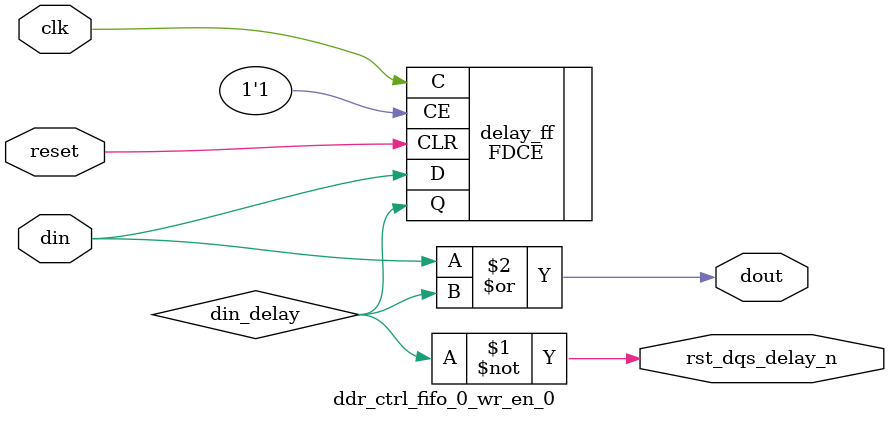
<source format=v>

`timescale 1ns/100ps
module ddr_ctrl_fifo_0_wr_en_0
  (
   input  clk,
   input  reset,
   input  din,
   output rst_dqs_delay_n,
   output dout
   );

   wire din_delay;

   localparam TIE_HIGH = 1'b1;

   assign rst_dqs_delay_n = ~din_delay;
   assign dout            = (din | (din_delay));
   
   FDCE delay_ff
     (
      .Q  (din_delay),
      .C  (clk),
      .CE (TIE_HIGH),
      .CLR(reset),
      .D  (din)
      );

endmodule

</source>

───

**Instructions for the task:** Set down all of the entries exactly. Leave the pictures out.

**Result:**
<source format=v>

`timescale 1ns/100ps
module ddr_ctrl_fifo_0_wr_en_0
  (
   input  clk,
   input  reset,
   input  din,
   output rst_dqs_delay_n,
   output dout
   );

   wire din_delay;

   localparam TIE_HIGH = 1'b1;

   assign rst_dqs_delay_n = ~din_delay;
   assign dout            = (din | (din_delay));
   
   FDCE delay_ff
     (
      .Q  (din_delay),
      .C  (clk),
      .CE (TIE_HIGH),
      .CLR(reset),
      .D  (din)
      );

endmodule

</source>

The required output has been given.